Teletherapy: Not Just for Speech Therapy
Lighthouse Therapy was founded by a speech-language pathologist to address the therapy needs in the school setting. This gives us a greater understanding of the pros and cons of teletherapy for students requiring speech therapy services. But not every student requires speech therapy services. Some students require occupational therapy, and others need behavioral and mental health counseling services.
The biggest benefit of teletherapy is the ability to serve students all around the country. This allows schools to provide their students with therapists even if they are located in a rural or underserved area. It also allows the therapists to see more students as travel time is nonexistent. There is also the added benefit of scheduling flexibility.
One of the concerns with occupational therapy provided via teletherapy is that students might not have something required for the day’s session.
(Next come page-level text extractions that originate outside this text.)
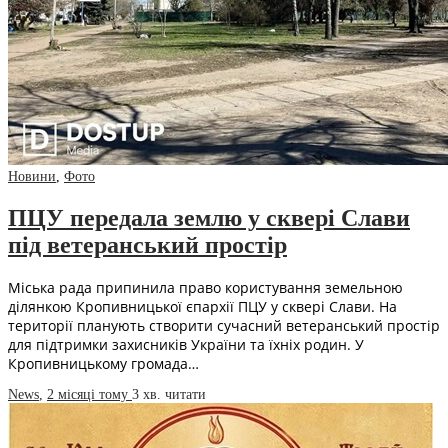
Новини
,
Фото
ПЦУ передала землю у сквері Слави
під ветеранський простір
Міська рада припинила право користування земельною
ділянкою Кропивницької єпархії ПЦУ у сквері Слави. На
території планують створити сучасний ветеранський простір
для підтримки захисників України та їхніх родин. У
Кропивницькому громада…
News
,
2 місяці тому
3 хв.
читати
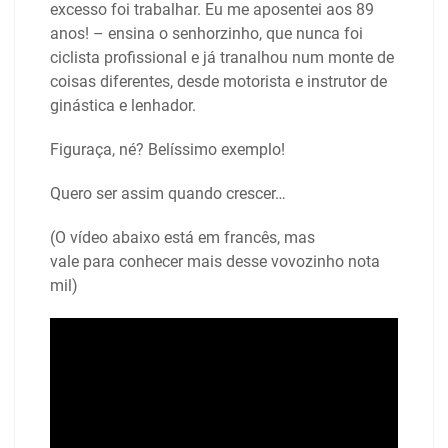
excesso foi trabalhar. Eu me aposentei aos 89
anos! – ensina o senhorzinho, que nunca foi
ciclista profissional e já tranalhou num monte de
coisas diferentes, desde motorista e instrutor de
ginástica e lenhador.
Figuraça, né? Belíssimo exemplo!
Quero ser assim quando crescer…
(O vídeo abaixo está em francês, mas
vale para conhecer mais desse vovozinho nota
mil)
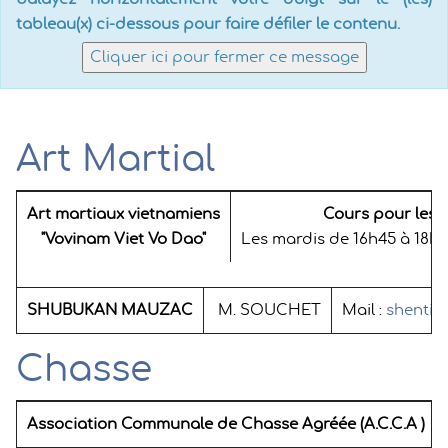
tableau(x) ci-dessous pour faire défiler le contenu.
Cliquer ici pour fermer ce message
Art Martial
Art martiaux vietnamiens
Cours pour les e
"Vovinam Viet Vo Dao"
Les mardis de 16h45 à 18h45
SHUBUKAN MAUZAC
M. SOUCHET
Mail :
shenti@l
Chasse
Association Communale de Chasse Agréée
(A.C.C.A )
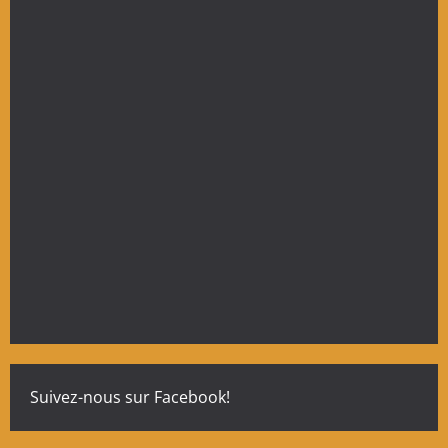
Suivez-nous sur Facebook!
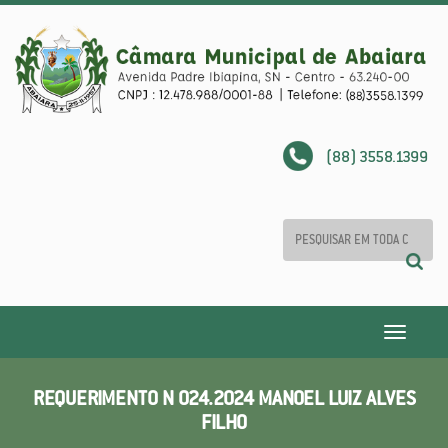
(88) 3558.1399
Toggle
navigatio
REQUERIMENTO N 024.2024 MANOEL LUIZ ALVES
FILHO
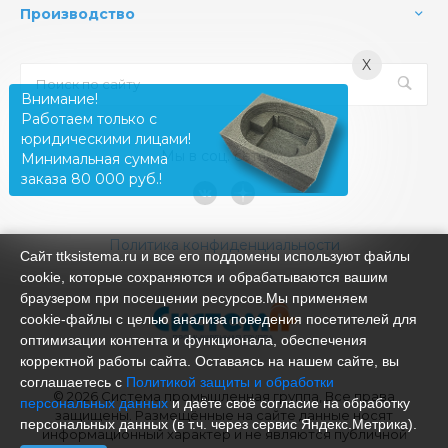
Производство
X
Внимание!
Работаем только с
юридическими лицами!
Мы в соц. сетях
Минимальная сумма
заказа 80 000 руб.!
Политика конфиденциальности
Сайт ttksistema.ru и все его поддомены используют файлы
cookie, которые сохраняются и обрабатываются вашим
браузером при посещении ресурсов.Мы применяем
cookie‑файлы с целью анализа поведения посетителей для
оптимизации контента и функционала, обеспечения
корректной работы сайта. Оставаясь на нашем сайте, вы
соглашаетесь с
Политикой защиты и обработки
© 2026 Система промышленная группа, Все права
персональных данных
и даёте своё согласие на обработку
защищены. Размещённые на сайте данные носят
персональных данных (в т.ч. через сервис Яндекс.Метрика).
информационный характер и не являются публичной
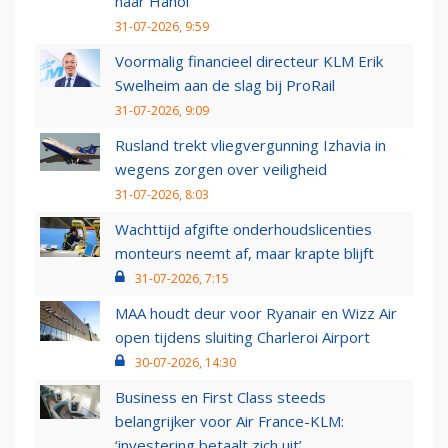
naar Hanoi
31-07-2026, 9:59
Voormalig financieel directeur KLM Erik
Swelheim aan de slag bij ProRail
31-07-2026, 9:09
Rusland trekt vliegvergunning Izhavia in
wegens zorgen over veiligheid
31-07-2026, 8:03
Wachttijd afgifte onderhoudslicenties
monteurs neemt af, maar krapte blijft
31-07-2026, 7:15
MAA houdt deur voor Ryanair en Wizz Air
open tijdens sluiting Charleroi Airport
30-07-2026, 14:30
Business en First Class steeds
belangrijker voor Air France-KLM:
‘investering betaalt zich uit’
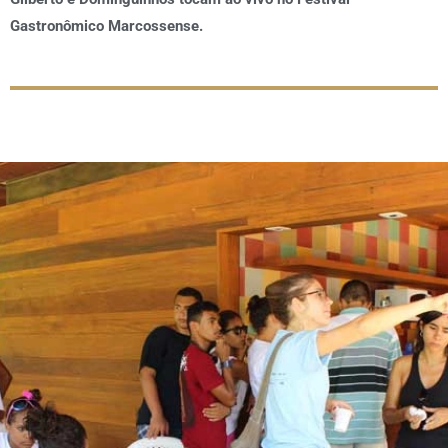
Gastronômico Marcossense.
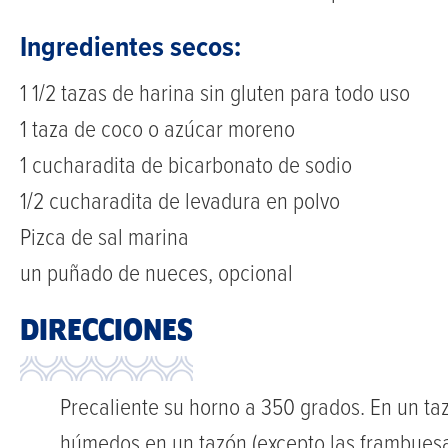
Ingredientes secos:
1 1/2 tazas de harina sin gluten para todo uso
1 taza de coco o azúcar moreno
1 cucharadita de bicarbonato de sodio
1/2 cucharadita de levadura en polvo
Pizca de sal marina
un puñado de nueces, opcional
DIRECCIONES
Precaliente su horno a 350 grados. En un ta
húmedos en un tazón (excepto las frambuesa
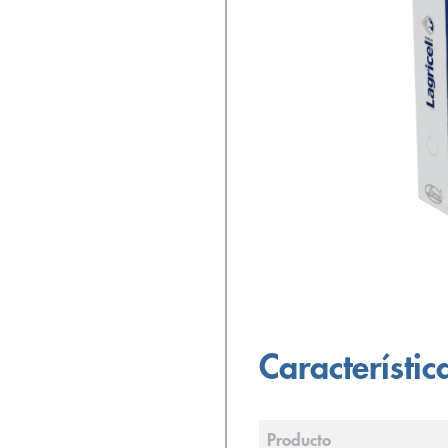
Característic
Producto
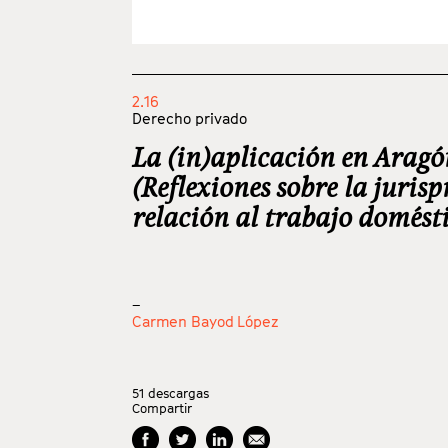
2.16
Derecho privado
La (in)aplicación en Aragó
(Reflexiones sobre la juris
relación al trabajo domést
_
Carmen Bayod López
51
descargas
Compartir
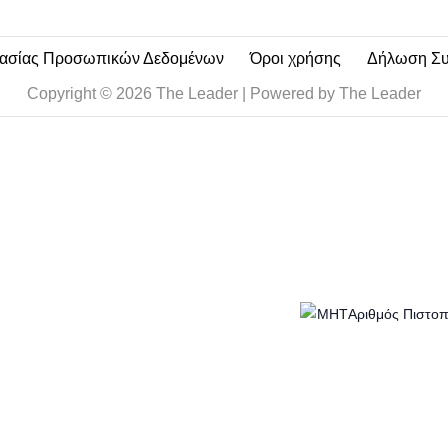
τασίας Προσωπικών Δεδομένων
Όροι χρήσης
Δήλωση Σ
Copyright © 2026 The Leader | Powered by The Leader
Αριθμός Πιστο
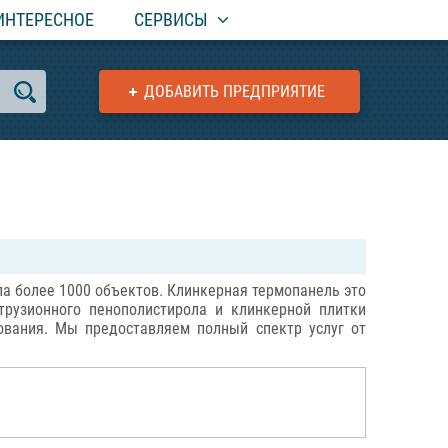
ИНТЕРЕСНОЕ
СЕРВИСЫ
ДОБАВИТЬ ПРЕДПРИЯТИЕ
ла более 1000 объектов. Клинкерная термопанель это
трузионного пенополистирола и клинкерной плитки
ования. Мы предоставляем полный спектр услуг от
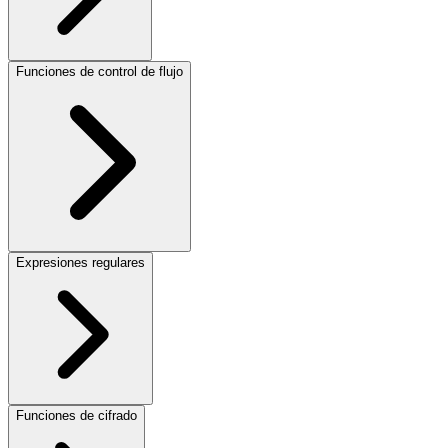
Funciones de control de flujo
Expresiones regulares
Funciones de cifrado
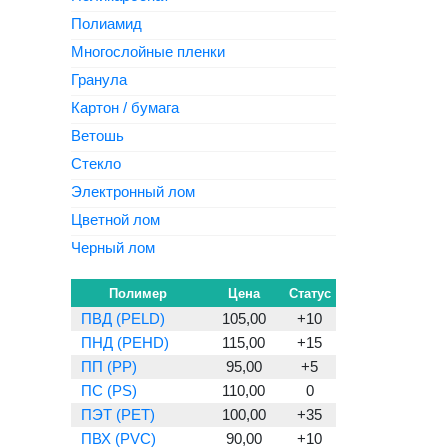
Полиамид
Многослойные пленки
Гранула
Картон / бумага
Ветошь
Стекло
Электронный лом
Цветной лом
Черный лом
Полимер
Цена
Статус
ПВД (PELD)
105,00
+10
ПНД (PEHD)
115,00
+15
ПП (PP)
95,00
+5
ПС (PS)
110,00
0
ПЭТ (PET)
100,00
+35
ПВХ (PVC)
90,00
+10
To counter this issue, asking the parents what they have available can allow the therapist to modify the lesson and use what the student actually has. It is also possible to send “toolkits” to the students so the therapist knows exactly what the students have available to address their goals. Both therapist and student have exactly the same kits.
For school psychologists, there is the consideration that the therapists might come across as more clinical and struggle to connect with the students. However, students tend to be more cooperative, simply because they are in a location they are familiar and comfortable, as compared to going to an office. Per Melissa Stringer, LMHC, DCC, NCC, in her article entitled Confessions of a Virtual Therapist: Pros and Cons of Online Therapy, she stated, “The thing I place the most emphasis on—the integrity of the therapeutic relationship—is not diluted in any way because we are connecting through a screen. In fact, people often tell me that their online experience has been more satisfying than their previous in-person therapy.”
In addition to clinical concerns, the biggest struggle any therapist faces, no matter their discipline, is licensure. Therapists need to be licensed in both the state they live in, as well as the state in which their students reside. This can be a more difficult hurdle, simply because it can be a rather slow process to acquire the necessary licensure. Each state has its own set of policies and procedures that the therapist must know and follow.
Overall, the pros outweigh the cons when it comes to teletherapy. It truly allows therapists to spend more time seeing students. And students enjoy their sessions just as much if not more than when they had them face to face. As our technological age continues to advance, teletherapy continues to grow in accessibility and prevalence.